Today, we sat down with TurboWitch to discuss their inspiration to write music, heroes, and much more! Be sure to check out the music of TurboWitch on Spotify below after the interview!
Interview:
What is your inspiration to write your music? Is it your
surroundings?
Yes, and Merlin’s inner world. The emotions inside created by the world around him. These emotions seek expression. But being honest, a lot of this initial creative step is still a total mystery to him. These ideas simply pop up, often at the worst possible timing, and he tries to make sense of it. These ideas are like a certain emotion emerging and he tries to find out what situations or topic might fit this weird emotion like finding a musical home for it.
What type of music did you listen to growing up?
Merlin grew up with all sorts of music, a lot. Thanks to his mum, a lot of Soul, Motown, and Phil Collins. When Merlin tried to find ‘his own’ music, he began with classic Rock ‘n’ Roll and Bryan Adams, but quickly realised it was the harder types of Rock that resonate more. When he was feeling itchy to pick up an instrument, Aerosmith launched a new record – and we are not talking about their late ballads but before 2000 when they still made some real noise. On that fateful day, Merlin was exposed to their track “Falling in Love (is hard on the knees)”, and it was the map to his Holy Grail: guitars, hymn-like melodies and massive, dirty riffs:
Now Bryan Adams or Elvis were replaced by Aerosmith, Guns N’ Roses, Black Sabbath. Soon he would take guitar lessons and he was initially trained on Blues Rock, so Hendrix and Led Zep joined the playlist very soon. At the same time, he noticed Grunge and Goth somehow resonated way too much to be ignored, which meant he might be listening to Led Zep and Guns N’ Roses, and 30 minutes later to Type O Negative, Nirvana and Alice in Chains. Last but not least, Kate Bush, Tori Amos & PJ Harvey got the same inexplicable musical resonance, maybe because of those deep emotions expressed in their gorgeous music. This all while Phil Collins, Marvin Gaye and 90s Dance music were blasting out of his mum’s hi-fi the next room.
Maybe this diverse playlist & upbringing is the reason he never bought a single genre and would refuse to align himself with a specific genre. A dirty riff, pushing rhythms, and hymn-like melodies and Merlin is a happy wizard.
Is there someone you looked up as a hero?
Jimi Hendrix, he was like a pioneer and a voodoo-blues-guitar-priest to Merlin.
Slash, his riffs and the way he expresses emotions overly dramatic in his massive solos was a massive inspiration for a young, shy Merlin who was struggling to do exactly this: expressing his deepest feelings.
Lyrically, Jim Morrison. His technique to combine quite different stylistic sources inspired Merlin to do the same with his guitar.
If you weren’t a musician, would you be doing today?
Merlin was brought up bilingually and his other passion besides music is languages. As a matter of fact, he has turned his language skills into coins.
What advice do you have for our fans out there that want to create
music?
Do it! Make mistakes! Do not worry about having a good instrument or the technique. Just make some noise. Have fun. And do not think in separate musical genres, think in ‘good music’ as a concept that does not know any boundaries.

-=-=-=-=-

» WHAT THE TASK ASKS: Rewrite the TurboWitch interview from "Slash, his riffs" up to and including "know any boundaries.", putting "income" in place of "coins". The material after this point is separate from the TurboWitch interview.

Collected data

-=-=-=-=-

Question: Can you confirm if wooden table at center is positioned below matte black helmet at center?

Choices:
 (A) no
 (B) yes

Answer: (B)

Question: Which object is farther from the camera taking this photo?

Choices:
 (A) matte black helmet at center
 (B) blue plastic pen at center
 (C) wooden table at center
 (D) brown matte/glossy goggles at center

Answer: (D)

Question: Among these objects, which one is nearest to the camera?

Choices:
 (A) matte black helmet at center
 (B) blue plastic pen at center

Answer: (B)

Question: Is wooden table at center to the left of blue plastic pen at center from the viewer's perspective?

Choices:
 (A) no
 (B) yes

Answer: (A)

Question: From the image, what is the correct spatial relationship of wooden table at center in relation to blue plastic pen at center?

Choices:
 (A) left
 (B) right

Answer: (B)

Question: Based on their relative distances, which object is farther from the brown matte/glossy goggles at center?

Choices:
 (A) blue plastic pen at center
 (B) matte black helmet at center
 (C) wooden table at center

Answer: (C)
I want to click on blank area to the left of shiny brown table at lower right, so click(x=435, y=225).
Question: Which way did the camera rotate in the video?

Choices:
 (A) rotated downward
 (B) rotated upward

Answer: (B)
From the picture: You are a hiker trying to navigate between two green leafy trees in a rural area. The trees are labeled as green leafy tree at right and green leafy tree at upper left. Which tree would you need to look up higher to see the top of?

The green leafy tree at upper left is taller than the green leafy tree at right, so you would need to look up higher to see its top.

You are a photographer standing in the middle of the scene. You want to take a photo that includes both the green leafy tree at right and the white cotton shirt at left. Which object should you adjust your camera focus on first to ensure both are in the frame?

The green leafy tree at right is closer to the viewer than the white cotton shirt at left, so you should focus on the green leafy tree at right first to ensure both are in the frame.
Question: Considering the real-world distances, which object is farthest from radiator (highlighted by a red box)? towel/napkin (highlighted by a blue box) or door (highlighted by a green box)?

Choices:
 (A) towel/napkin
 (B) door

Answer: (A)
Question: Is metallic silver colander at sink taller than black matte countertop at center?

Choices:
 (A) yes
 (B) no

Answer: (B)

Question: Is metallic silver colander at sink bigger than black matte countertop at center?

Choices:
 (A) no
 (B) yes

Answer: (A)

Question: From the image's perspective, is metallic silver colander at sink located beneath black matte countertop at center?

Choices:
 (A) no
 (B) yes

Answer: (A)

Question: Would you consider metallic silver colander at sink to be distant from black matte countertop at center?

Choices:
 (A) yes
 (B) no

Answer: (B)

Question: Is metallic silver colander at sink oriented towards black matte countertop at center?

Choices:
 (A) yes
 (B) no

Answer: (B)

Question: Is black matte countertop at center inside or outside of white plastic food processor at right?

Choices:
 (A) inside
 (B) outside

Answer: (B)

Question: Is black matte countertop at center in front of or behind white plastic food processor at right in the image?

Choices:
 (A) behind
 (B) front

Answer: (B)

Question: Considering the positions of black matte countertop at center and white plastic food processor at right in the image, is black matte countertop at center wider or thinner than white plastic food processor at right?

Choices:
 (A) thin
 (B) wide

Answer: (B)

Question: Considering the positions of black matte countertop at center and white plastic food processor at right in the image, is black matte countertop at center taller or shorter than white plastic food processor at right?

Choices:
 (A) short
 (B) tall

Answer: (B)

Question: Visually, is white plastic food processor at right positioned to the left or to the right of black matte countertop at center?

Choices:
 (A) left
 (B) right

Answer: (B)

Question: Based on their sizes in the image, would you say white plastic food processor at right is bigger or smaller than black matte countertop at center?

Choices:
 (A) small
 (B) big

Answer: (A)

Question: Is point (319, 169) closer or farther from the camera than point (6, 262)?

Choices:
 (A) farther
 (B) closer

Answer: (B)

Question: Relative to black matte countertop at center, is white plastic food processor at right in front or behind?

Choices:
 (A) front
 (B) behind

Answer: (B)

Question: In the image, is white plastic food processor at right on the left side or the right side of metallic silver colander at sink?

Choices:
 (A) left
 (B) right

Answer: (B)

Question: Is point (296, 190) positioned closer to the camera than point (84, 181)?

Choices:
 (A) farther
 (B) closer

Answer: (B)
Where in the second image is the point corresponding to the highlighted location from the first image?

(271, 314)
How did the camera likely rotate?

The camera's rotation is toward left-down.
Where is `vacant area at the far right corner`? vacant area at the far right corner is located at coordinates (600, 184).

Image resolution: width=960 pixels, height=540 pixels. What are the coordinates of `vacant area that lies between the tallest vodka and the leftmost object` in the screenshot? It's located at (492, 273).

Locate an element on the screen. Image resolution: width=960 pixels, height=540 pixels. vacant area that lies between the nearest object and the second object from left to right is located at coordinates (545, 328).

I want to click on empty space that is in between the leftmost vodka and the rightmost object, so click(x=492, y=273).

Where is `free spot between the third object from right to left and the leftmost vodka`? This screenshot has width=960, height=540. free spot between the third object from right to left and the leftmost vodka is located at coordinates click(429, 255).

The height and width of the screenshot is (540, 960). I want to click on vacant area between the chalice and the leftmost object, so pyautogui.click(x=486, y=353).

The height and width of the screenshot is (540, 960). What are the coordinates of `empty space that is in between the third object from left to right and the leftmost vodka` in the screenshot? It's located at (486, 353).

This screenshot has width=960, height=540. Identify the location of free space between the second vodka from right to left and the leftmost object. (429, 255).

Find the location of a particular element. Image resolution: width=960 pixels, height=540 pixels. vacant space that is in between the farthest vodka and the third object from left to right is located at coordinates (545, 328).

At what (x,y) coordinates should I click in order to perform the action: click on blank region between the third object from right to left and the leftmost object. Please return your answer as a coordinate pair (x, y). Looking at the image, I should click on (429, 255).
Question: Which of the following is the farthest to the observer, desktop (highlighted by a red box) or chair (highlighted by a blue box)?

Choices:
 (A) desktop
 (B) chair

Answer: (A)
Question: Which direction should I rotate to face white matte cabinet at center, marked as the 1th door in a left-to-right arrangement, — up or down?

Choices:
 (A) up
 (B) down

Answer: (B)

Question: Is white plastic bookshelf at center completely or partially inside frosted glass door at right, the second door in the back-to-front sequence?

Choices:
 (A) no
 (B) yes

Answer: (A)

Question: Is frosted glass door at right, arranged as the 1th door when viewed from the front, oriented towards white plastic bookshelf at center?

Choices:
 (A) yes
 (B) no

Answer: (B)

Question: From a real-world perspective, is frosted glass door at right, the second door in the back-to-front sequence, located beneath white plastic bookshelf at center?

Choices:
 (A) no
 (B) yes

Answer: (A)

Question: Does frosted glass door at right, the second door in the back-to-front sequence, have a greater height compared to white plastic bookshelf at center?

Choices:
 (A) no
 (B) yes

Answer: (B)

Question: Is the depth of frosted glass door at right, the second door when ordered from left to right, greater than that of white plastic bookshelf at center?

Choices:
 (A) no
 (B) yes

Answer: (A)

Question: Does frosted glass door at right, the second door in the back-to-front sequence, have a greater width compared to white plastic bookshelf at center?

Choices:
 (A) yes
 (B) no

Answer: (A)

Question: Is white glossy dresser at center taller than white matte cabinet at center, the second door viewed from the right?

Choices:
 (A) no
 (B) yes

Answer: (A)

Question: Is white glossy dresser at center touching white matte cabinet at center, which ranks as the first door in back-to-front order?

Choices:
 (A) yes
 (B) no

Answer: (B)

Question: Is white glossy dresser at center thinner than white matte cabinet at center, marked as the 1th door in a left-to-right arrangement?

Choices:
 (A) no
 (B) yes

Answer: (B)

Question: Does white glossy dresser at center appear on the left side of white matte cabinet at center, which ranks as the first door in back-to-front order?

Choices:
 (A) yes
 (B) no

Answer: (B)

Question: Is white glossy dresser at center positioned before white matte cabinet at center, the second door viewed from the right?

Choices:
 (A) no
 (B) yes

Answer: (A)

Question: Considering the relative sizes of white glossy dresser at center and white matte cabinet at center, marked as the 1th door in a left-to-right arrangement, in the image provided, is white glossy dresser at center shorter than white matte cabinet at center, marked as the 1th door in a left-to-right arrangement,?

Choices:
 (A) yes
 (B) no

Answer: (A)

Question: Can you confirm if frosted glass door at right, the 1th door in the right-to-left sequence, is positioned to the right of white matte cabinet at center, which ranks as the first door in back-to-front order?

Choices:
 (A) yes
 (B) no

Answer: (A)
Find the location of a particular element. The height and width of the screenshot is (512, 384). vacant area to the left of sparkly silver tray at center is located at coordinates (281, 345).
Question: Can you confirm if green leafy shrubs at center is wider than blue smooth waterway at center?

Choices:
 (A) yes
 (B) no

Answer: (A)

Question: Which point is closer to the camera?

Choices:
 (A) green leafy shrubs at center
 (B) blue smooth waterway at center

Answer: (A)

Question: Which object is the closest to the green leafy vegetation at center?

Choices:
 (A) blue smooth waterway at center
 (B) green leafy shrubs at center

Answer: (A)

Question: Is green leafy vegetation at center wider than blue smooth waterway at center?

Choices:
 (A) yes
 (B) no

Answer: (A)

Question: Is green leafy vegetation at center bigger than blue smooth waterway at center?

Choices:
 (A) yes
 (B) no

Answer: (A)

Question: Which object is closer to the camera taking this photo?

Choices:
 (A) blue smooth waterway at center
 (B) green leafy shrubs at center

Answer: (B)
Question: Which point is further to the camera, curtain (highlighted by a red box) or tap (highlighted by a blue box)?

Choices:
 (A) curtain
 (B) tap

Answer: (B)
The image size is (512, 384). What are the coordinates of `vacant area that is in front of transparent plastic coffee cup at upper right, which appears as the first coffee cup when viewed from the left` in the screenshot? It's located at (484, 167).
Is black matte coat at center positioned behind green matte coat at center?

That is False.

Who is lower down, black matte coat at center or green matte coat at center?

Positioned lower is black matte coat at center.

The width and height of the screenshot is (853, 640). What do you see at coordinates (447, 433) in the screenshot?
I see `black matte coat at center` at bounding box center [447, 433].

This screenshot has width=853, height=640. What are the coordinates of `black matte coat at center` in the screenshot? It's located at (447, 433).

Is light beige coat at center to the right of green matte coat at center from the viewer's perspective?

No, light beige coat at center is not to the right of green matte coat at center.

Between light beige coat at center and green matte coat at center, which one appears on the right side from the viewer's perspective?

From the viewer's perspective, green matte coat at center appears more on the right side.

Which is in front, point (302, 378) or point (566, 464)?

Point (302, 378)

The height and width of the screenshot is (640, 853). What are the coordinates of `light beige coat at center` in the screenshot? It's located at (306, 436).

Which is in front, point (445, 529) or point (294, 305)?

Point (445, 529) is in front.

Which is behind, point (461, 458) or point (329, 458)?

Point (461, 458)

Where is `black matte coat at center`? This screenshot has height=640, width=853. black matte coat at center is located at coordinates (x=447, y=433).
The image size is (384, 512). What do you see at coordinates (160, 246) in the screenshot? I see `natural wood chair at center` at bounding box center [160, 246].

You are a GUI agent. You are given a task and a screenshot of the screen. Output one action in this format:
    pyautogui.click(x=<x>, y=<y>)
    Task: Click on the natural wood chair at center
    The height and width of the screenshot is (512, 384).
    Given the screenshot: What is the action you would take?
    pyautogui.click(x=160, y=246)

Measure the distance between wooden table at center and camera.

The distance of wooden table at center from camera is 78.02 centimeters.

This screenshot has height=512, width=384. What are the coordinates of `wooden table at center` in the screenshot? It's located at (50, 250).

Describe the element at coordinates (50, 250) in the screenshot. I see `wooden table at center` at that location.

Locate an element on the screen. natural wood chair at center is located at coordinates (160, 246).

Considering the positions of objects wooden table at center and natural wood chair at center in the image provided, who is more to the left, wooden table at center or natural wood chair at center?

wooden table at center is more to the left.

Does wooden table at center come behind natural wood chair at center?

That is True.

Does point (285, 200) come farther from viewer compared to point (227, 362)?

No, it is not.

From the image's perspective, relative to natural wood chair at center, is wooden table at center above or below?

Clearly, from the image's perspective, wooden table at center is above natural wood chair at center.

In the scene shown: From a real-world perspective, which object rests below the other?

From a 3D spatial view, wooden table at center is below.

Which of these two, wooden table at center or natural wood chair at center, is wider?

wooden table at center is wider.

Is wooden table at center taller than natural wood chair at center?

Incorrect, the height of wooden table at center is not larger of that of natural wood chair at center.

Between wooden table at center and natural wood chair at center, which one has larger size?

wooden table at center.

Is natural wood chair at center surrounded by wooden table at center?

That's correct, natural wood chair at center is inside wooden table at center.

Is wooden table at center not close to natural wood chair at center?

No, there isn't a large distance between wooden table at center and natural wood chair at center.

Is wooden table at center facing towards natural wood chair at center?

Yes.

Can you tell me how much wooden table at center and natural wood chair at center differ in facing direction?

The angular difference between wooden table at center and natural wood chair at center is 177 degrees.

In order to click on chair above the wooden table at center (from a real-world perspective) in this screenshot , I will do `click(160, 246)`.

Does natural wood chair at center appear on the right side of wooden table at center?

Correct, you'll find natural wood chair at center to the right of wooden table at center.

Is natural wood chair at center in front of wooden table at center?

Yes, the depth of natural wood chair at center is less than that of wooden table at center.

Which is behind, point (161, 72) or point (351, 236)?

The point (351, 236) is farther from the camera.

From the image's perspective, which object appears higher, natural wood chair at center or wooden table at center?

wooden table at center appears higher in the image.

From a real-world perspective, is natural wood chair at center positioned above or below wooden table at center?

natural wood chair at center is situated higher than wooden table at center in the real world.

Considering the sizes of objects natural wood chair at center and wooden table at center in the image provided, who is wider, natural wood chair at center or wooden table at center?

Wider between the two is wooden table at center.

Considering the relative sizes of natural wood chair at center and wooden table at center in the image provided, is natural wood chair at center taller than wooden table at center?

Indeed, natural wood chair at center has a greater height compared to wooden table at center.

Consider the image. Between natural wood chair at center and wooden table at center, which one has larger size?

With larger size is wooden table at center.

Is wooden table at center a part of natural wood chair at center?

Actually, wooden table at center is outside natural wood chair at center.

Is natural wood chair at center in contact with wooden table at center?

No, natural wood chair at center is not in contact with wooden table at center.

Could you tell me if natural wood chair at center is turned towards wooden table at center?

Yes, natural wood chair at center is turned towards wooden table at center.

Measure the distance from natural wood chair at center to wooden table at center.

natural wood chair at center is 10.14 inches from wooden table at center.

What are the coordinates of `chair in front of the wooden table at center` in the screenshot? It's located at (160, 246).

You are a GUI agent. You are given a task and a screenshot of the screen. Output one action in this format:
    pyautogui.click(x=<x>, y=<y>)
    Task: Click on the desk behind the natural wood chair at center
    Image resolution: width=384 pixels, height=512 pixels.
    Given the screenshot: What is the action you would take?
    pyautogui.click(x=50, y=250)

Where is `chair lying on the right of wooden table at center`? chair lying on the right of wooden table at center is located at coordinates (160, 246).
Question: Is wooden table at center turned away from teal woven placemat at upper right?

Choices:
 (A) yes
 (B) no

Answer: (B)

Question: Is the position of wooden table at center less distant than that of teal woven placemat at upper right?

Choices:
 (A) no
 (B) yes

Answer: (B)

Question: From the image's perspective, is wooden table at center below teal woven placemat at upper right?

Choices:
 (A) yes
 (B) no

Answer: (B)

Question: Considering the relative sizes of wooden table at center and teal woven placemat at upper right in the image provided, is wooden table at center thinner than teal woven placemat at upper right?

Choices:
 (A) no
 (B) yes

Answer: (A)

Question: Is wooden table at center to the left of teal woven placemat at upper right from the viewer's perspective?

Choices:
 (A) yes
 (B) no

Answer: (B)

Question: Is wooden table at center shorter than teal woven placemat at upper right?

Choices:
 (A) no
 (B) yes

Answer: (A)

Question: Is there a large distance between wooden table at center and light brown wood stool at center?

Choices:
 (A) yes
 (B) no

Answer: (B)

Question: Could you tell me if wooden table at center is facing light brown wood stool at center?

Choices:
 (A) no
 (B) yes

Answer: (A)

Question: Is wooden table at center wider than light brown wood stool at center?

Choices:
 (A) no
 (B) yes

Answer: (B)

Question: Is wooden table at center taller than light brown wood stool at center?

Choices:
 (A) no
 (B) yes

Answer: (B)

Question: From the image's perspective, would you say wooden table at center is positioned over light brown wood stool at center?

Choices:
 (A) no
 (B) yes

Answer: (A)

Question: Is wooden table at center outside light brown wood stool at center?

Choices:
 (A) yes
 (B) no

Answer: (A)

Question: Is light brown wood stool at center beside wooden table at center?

-=-=-=-=-

» EXERCISE SOLUTION:
Slash, his riffs and the way he expresses emotions overly dramatic in his massive solos was a massive inspiration for a young, shy Merlin who was struggling to do exactly this: expressing his deepest feelings.
Lyrically, Jim Morrison. His technique to combine quite different stylistic sources inspired Merlin to do the same with his guitar.
If you weren’t a musician, would you be doing today?
Merlin was brought up bilingually and his other passion besides music is languages. As a matter of fact, he has turned his language skills into income.
What advice do you have for our fans out there that want to create
music?
Do it! Make mistakes! Do not worry about having a good instrument or the technique. Just make some noise. Have fun. And do not think in separate musical genres, think in ‘good music’ as a concept that does not know any boundaries.